(Given data)
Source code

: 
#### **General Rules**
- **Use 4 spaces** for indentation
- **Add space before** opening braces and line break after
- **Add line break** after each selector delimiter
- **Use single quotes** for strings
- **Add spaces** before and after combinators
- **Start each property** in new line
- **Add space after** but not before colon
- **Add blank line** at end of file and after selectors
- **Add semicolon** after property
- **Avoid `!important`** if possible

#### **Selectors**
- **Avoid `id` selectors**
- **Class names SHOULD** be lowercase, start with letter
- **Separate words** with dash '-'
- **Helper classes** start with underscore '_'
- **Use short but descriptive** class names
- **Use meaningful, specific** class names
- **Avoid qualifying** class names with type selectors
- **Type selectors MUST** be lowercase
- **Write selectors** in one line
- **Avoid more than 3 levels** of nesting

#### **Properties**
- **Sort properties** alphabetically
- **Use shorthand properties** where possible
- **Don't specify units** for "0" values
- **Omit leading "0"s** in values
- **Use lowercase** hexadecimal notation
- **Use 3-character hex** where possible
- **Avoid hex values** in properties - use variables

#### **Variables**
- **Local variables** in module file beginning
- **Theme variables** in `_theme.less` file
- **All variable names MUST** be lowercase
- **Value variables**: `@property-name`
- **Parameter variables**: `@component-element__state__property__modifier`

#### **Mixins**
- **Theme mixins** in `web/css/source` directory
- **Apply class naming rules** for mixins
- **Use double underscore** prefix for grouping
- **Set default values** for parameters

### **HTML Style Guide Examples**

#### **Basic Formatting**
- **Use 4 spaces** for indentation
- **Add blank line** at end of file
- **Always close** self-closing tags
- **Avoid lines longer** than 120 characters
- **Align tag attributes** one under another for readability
(End Given data)
## Work required
The answer must be an exact copy of the lines from the one containing "#### **Basic Formatting**" through the last line of the records, both included.

## Completed task
#### **Basic Formatting**
- **Use 4 spaces** for indentation
- **Add blank line** at end of file
- **Always close** self-closing tags
- **Avoid lines longer** than 120 characters
- **Align tag attributes** one under another for readability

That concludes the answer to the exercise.